Take Note: MYTO

Having worked together informally for years, Montréal-based MYTO principals Martine Brisson and Roxanne Miller formally joined forces a year ago to offer a service that is uncommon, at least for small boutique firms: providing interior renovation and landscape design as a coordinated service.

“Our approach at MYTO is to connect the interior with the exterior,” says Brisson, who is the interior design/renovation half of the team. “When you are inside, we want you to have a beautiful view of the outside from wherever you are in the house. We use this same ideology throughout the design, in the colours and materials we use to make the views like a painting of the outside, like a beautiful work of art.”

Designs like a recent renovation to a mid-20th century home in L’Isle de Montréal feature white walls and an open, flowing space that is brightened by large windows and sliding glass doors, the better to view the outside from every vantage point. “It’s very important to us to work with a small palette of materials and colours: white, black, dark wood.

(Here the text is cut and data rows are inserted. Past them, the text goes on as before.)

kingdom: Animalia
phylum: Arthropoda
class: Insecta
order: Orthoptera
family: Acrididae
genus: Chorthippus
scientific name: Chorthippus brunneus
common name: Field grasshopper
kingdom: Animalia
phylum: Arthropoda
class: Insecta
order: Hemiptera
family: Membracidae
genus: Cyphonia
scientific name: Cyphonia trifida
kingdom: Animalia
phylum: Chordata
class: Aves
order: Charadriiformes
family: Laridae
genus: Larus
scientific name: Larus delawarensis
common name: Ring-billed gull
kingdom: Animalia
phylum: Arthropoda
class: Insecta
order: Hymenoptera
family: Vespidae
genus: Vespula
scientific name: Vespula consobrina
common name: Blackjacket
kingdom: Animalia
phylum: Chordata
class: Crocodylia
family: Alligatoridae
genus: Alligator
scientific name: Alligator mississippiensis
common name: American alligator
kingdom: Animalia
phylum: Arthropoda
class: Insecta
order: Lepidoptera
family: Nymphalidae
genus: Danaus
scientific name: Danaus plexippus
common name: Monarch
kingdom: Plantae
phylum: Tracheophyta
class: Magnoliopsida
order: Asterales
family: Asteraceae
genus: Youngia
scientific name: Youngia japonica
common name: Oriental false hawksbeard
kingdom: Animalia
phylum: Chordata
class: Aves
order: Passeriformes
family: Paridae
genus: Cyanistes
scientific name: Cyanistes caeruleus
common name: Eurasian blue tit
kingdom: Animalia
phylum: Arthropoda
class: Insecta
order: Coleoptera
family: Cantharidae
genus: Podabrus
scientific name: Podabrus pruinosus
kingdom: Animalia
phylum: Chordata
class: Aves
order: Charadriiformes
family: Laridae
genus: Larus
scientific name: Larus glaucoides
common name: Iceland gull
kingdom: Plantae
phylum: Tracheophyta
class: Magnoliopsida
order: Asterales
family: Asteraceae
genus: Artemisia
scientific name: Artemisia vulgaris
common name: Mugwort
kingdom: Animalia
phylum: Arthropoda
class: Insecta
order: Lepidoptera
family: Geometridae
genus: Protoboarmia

I think of a house as like a couture collection; it’s all about cohesiveness.”

For landscape designer Miller, Brisson’s elegantly simple interiors are the perfect complement to exuberantly alive yet orderly garden design. “Because you stay inside your house half of the year, it’s very important to us to create gardens that are low-maintenance and look beautiful twelve months of the year. We want you to look outside, even in the winter, and it is beautiful.”

Inner Courtyard

A private courtyard for a 1920s town house in the Plateau Mont-Royal, whose interior the team had previously renovated, serves as a cozy outdoor space for entertaining. A dramatic Japanese maple serves as the centrepiece, guiding a palette of soft grey-painted brick walls, portable lighting and custom concrete-blend furnishings that acquire a beautiful patina as they weather over time.

Mont-Royal

Formerly a warren of small rooms and dark hallways, this 1940s home was completely gutted and opened up to improve flow and let the sunshine in. Pure white walls, black trim and walnut panels, including a storage unit that stretches the length of the main floor, provide a clean backdrop for abundant light and garden views, often right through the house.